**** Supplied information

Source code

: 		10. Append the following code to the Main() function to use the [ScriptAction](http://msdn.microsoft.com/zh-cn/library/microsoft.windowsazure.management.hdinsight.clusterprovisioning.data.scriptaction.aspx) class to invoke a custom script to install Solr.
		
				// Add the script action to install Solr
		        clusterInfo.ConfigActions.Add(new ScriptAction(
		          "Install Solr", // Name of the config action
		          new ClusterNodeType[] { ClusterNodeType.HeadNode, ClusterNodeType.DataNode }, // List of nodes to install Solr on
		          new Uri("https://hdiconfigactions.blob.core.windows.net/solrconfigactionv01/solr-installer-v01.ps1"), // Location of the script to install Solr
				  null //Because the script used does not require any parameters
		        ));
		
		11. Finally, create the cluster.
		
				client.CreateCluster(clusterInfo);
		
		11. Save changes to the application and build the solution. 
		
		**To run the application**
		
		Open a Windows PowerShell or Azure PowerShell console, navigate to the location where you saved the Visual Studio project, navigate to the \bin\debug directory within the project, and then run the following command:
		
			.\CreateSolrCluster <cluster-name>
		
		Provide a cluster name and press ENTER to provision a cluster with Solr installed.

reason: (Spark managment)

********

→ **What you are asked to do**
Copy all lines of the material above where the string "application" occurs.

→ **Answer box**
		11. Save changes to the application and build the solution. 
		**To run the application**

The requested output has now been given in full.